Nothing but the records beneath, reproduced exactly, should appear in the answer.

==============================

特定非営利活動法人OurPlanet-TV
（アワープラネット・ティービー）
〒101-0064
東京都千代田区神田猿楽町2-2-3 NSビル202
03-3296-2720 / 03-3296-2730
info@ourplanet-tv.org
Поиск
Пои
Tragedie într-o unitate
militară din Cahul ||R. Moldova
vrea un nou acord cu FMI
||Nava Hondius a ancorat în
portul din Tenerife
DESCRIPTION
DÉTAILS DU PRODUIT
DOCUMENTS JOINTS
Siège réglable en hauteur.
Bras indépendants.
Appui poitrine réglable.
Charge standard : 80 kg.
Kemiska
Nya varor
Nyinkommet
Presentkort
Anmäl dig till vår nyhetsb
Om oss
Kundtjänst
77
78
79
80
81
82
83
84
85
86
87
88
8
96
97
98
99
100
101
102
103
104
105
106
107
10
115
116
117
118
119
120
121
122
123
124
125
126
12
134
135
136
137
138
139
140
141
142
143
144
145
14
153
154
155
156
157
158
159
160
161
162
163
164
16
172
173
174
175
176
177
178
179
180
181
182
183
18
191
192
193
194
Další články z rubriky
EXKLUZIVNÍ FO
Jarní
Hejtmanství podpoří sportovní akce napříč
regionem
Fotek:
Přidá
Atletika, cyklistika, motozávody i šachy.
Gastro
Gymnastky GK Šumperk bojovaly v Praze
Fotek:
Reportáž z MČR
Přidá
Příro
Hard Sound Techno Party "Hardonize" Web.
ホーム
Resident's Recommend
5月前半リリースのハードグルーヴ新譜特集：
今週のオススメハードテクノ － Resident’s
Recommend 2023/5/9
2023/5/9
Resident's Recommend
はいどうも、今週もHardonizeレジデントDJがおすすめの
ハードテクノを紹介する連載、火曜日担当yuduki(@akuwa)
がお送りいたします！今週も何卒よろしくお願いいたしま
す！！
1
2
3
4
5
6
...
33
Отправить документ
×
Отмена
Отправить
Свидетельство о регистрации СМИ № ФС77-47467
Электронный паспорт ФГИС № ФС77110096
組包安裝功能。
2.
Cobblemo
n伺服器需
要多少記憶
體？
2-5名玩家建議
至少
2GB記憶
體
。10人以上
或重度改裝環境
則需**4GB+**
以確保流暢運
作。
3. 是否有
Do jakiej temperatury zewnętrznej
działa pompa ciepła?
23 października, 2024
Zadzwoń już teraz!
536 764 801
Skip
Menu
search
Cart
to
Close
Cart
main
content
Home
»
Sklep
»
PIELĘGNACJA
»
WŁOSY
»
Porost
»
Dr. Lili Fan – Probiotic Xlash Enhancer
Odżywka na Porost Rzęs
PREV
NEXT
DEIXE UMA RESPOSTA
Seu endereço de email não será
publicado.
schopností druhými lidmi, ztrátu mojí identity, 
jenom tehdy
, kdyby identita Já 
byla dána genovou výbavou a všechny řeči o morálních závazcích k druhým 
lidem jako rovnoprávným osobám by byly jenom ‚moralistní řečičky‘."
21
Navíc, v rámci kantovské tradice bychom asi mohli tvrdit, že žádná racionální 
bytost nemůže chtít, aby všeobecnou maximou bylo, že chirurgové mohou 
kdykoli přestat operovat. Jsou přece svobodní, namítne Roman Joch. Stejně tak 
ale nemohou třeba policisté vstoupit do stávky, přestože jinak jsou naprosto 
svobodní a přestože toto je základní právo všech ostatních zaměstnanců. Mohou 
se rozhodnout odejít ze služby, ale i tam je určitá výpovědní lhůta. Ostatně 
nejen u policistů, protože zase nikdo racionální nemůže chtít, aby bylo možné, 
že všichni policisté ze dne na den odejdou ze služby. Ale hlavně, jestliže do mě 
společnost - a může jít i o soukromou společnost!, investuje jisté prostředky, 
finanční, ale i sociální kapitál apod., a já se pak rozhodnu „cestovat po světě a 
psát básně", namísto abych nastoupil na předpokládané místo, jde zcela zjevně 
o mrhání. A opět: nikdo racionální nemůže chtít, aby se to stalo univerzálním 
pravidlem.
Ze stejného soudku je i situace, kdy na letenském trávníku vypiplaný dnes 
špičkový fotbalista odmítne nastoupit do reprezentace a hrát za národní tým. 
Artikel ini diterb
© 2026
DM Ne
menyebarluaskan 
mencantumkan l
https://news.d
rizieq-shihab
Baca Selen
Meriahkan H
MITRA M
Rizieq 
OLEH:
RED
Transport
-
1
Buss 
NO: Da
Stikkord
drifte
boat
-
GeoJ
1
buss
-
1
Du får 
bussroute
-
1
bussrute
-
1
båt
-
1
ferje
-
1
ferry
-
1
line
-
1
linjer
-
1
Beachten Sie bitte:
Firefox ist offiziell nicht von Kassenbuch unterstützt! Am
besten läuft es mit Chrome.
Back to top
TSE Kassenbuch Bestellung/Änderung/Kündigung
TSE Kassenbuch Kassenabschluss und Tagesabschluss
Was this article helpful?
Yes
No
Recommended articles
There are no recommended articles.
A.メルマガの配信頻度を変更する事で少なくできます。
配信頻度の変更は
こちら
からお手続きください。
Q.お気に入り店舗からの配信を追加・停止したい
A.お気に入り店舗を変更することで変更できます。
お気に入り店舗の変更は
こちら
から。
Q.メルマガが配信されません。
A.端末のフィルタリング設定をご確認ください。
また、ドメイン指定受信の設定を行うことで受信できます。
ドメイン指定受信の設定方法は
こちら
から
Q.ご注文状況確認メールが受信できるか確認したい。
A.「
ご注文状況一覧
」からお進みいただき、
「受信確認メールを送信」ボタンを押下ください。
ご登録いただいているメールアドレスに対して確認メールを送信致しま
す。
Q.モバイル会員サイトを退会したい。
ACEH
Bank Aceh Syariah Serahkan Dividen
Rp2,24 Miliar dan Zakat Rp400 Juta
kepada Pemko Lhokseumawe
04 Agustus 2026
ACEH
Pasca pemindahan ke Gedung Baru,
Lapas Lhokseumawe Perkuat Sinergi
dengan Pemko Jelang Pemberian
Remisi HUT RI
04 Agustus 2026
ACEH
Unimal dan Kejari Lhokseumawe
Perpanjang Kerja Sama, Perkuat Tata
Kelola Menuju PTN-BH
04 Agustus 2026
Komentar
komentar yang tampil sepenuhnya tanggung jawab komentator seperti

==============================

• SOLUTION TO THIS EXERCISE
特定非営利活動法人OurPlanet-TV
（アワープラネット・ティービー）
〒101-0064
東京都千代田区神田猿楽町2-2-3 NSビル202
03-3296-2720 / 03-3296-2730
info@ourplanet-tv.org
Поиск
Пои
Tragedie într-o unitate
militară din Cahul ||R. Moldova
vrea un nou acord cu FMI
||Nava Hondius a ancorat în
portul din Tenerife
DESCRIPTION
DÉTAILS DU PRODUIT
DOCUMENTS JOINTS
Siège réglable en hauteur.
Bras indépendants.
Appui poitrine réglable.
Charge standard : 80 kg.
Kemiska
Nya varor
Nyinkommet
Presentkort
Anmäl dig till vår nyhetsb
Om oss
Kundtjänst
77
78
79
80
81
82
83
84
85
86
87
88
8
96
97
98
99
100
101
102
103
104
105
106
107
10
115
116
117
118
119
120
121
122
123
124
125
126
12
134
135
136
137
138
139
140
141
142
143
144
145
14
153
154
155
156
157
158
159
160
161
162
163
164
16
172
173
174
175
176
177
178
179
180
181
182
183
18
191
192
193
194
Další články z rubriky
EXKLUZIVNÍ FO
Jarní
Hejtmanství podpoří sportovní akce napříč
regionem
Fotek:
Přidá
Atletika, cyklistika, motozávody i šachy.
Gastro
Gymnastky GK Šumperk bojovaly v Praze
Fotek:
Reportáž z MČR
Přidá
Příro
Hard Sound Techno Party "Hardonize" Web.
ホーム
Resident's Recommend
5月前半リリースのハードグルーヴ新譜特集：
今週のオススメハードテクノ － Resident’s
Recommend 2023/5/9
2023/5/9
Resident's Recommend
はいどうも、今週もHardonizeレジデントDJがおすすめの
ハードテクノを紹介する連載、火曜日担当yuduki(@akuwa)
がお送りいたします！今週も何卒よろしくお願いいたしま
す！！
1
2
3
4
5
6
...
33
Отправить документ
×
Отмена
Отправить
Свидетельство о регистрации СМИ № ФС77-47467
Электронный паспорт ФГИС № ФС77110096
組包安裝功能。
2.
Cobblemo
n伺服器需
要多少記憶
體？
2-5名玩家建議
至少
2GB記憶
體
。10人以上
或重度改裝環境
則需**4GB+**
以確保流暢運
作。
3. 是否有
Do jakiej temperatury zewnętrznej
działa pompa ciepła?
23 października, 2024
Zadzwoń już teraz!
536 764 801
Skip
Menu
search
Cart
to
Close
Cart
main
content
Home
»
Sklep
»
PIELĘGNACJA
»
WŁOSY
»
Porost
»
Dr. Lili Fan – Probiotic Xlash Enhancer
Odżywka na Porost Rzęs
PREV
NEXT
DEIXE UMA RESPOSTA
Seu endereço de email não será
publicado.
schopností druhými lidmi, ztrátu mojí identity, 
jenom tehdy
, kdyby identita Já 
byla dána genovou výbavou a všechny řeči o morálních závazcích k druhým 
lidem jako rovnoprávným osobám by byly jenom ‚moralistní řečičky‘."
21
Navíc, v rámci kantovské tradice bychom asi mohli tvrdit, že žádná racionální 
bytost nemůže chtít, aby všeobecnou maximou bylo, že chirurgové mohou 
kdykoli přestat operovat. Jsou přece svobodní, namítne Roman Joch. Stejně tak 
ale nemohou třeba policisté vstoupit do stávky, přestože jinak jsou naprosto 
svobodní a přestože toto je základní právo všech ostatních zaměstnanců. Mohou 
se rozhodnout odejít ze služby, ale i tam je určitá výpovědní lhůta. Ostatně 
nejen u policistů, protože zase nikdo racionální nemůže chtít, aby bylo možné, 
že všichni policisté ze dne na den odejdou ze služby. Ale hlavně, jestliže do mě 
společnost - a může jít i o soukromou společnost!, investuje jisté prostředky, 
finanční, ale i sociální kapitál apod., a já se pak rozhodnu „cestovat po světě a 
psát básně", namísto abych nastoupil na předpokládané místo, jde zcela zjevně 
o mrhání. A opět: nikdo racionální nemůže chtít, aby se to stalo univerzálním 
pravidlem.
Ze stejného soudku je i situace, kdy na letenském trávníku vypiplaný dnes 
špičkový fotbalista odmítne nastoupit do reprezentace a hrát za národní tým. 
Artikel ini diterb
© 2026
DM Ne
menyebarluaskan 
mencantumkan l
https://news.d
rizieq-shihab
Baca Selen
Meriahkan H
MITRA M
Rizieq 
OLEH:
RED
Transport
-
1
Buss 
NO: Da
Stikkord
drifte
boat
-
GeoJ
1
buss
-
1
Du får 
bussroute
-
1
bussrute
-
1
båt
-
1
ferje
-
1
ferry
-
1
line
-
1
linjer
-
1
Beachten Sie bitte:
Firefox ist offiziell nicht von Kassenbuch unterstützt! Am
besten läuft es mit Chrome.
Back to top
TSE Kassenbuch Bestellung/Änderung/Kündigung
TSE Kassenbuch Kassenabschluss und Tagesabschluss
Was this article helpful?
Yes
No
Recommended articles
There are no recommended articles.
A.メルマガの配信頻度を変更する事で少なくできます。
配信頻度の変更は
こちら
からお手続きください。
Q.お気に入り店舗からの配信を追加・停止したい
A.お気に入り店舗を変更することで変更できます。
お気に入り店舗の変更は
こちら
から。
Q.メルマガが配信されません。
A.端末のフィルタリング設定をご確認ください。
また、ドメイン指定受信の設定を行うことで受信できます。
ドメイン指定受信の設定方法は
こちら
から
Q.ご注文状況確認メールが受信できるか確認したい。
A.「
ご注文状況一覧
」からお進みいただき、
「受信確認メールを送信」ボタンを押下ください。
ご登録いただいているメールアドレスに対して確認メールを送信致しま
す。
Q.モバイル会員サイトを退会したい。
ACEH
Bank Aceh Syariah Serahkan Dividen
Rp2,24 Miliar dan Zakat Rp400 Juta
kepada Pemko Lhokseumawe
04 Agustus 2026
ACEH
Pasca pemindahan ke Gedung Baru,
Lapas Lhokseumawe Perkuat Sinergi
dengan Pemko Jelang Pemberian
Remisi HUT RI
04 Agustus 2026
ACEH
Unimal dan Kejari Lhokseumawe
Perpanjang Kerja Sama, Perkuat Tata
Kelola Menuju PTN-BH
04 Agustus 2026
Komentar
komentar yang tampil sepenuhnya tanggung jawab komentator seperti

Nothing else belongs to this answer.